The Quality and Cost Council held its April meeting today. The Council approved sending out a job offer letter to Katharine London for Executive Director. The Council reviewed proposed by-law changes which, in a nutshell, include a new section regarding the duties of the new Executive Director (including the ability to hire additional employees); a new section allowing the Council to hold executive sessions (but not take any action or make any decision during such session) by majority votes; and a section regarding the rewarding of contracts.
There was much discussion about the executive session proposal. Dolores Mitchell was concerned the wording would allow an executive session to be called for any purpose and said transparency is better, as transparency is a key Council goal. Others felt executive sessions allow for fuller discussion and some individuals would not say certain things in a public setting. Most felt requiring majority vote to move to executive session would limit the number of times such sessions are called. The section was left in the by-laws, with the majority vote requirement.
The Council reviewed an outline of potential levers and methods the Council can use to improve quality, cost and racial/ethnic health disparities. Some items were drawn from discussions in the Council’s cost and quality subcommittees and some were drawn from elsewhere (i.e.: cost control recommendations submitted by organizations to the cost subcommittee).
The outline is not final, and we invite you to look over the matrix (PDF) and send us your comments. We will share your comments through our seat on the Council’s advisory committee. The matrix includes the following levers to influence change:
1. Patient Choice (educating and/or providing incentives to patients to choose low cost and high quality care);
2. Malpractice (regulation or legislation to reduce cost and possibly impact quality);
3. Capacity (addressing over and underutilization of health care services);
4. Payment Systems;
5. Clinical Decision Making (e-prescribing and other technologies to decrease or eliminate hospital infections); and
6. Promoting Prevention and Chronic Disease Management.

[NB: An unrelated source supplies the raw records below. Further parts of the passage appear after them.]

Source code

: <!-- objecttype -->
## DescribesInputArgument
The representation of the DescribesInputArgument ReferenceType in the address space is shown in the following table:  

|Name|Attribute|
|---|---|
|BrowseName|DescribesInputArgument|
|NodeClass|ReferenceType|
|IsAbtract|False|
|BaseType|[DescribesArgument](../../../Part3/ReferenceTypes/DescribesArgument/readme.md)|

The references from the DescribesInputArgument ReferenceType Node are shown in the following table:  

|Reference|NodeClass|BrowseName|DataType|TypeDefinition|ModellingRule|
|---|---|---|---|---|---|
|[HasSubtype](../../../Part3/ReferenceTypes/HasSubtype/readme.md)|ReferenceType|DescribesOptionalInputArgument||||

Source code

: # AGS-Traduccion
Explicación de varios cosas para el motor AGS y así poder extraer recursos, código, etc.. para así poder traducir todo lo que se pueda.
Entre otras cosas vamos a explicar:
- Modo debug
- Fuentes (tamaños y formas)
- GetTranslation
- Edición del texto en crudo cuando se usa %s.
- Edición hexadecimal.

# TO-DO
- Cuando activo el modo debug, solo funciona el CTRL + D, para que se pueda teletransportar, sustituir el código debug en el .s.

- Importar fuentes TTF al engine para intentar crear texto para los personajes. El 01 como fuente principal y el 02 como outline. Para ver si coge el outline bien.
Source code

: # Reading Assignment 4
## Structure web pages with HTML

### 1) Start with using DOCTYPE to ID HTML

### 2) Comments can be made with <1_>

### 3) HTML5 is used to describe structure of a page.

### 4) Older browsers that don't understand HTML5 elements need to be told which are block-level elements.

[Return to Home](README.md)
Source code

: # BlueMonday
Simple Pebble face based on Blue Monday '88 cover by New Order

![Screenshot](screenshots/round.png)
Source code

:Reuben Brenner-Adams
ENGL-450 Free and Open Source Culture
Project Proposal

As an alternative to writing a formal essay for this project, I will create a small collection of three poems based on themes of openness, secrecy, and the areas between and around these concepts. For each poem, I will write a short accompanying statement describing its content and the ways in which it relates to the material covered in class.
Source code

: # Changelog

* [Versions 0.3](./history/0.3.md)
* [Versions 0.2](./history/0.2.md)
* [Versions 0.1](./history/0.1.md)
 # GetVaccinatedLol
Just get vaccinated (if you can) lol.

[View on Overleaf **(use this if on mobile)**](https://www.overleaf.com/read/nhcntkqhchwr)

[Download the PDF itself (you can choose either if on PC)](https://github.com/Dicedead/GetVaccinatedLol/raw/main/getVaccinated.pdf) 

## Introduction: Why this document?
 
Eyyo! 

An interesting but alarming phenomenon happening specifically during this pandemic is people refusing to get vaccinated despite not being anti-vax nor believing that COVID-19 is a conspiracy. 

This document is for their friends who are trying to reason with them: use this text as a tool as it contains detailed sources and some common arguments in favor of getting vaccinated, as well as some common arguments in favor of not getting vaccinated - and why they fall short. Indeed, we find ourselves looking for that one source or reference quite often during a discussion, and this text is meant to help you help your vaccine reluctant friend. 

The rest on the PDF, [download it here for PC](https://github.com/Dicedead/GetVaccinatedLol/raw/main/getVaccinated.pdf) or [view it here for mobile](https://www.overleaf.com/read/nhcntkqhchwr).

We hope the Council will align and advance quality improvement and cost containment efforts taking place in all of these areas.
At the same time, we contrast the Councils efforts with the dramatic progress and speed achieved over the past year on the health care access parts of Chapter 58. We see how the Quality and Cost Council has yet to get in gear. It’s too bad the same sense of urgency and purpose that has characterized the great work on the access side has not been evident as well in quality and costs.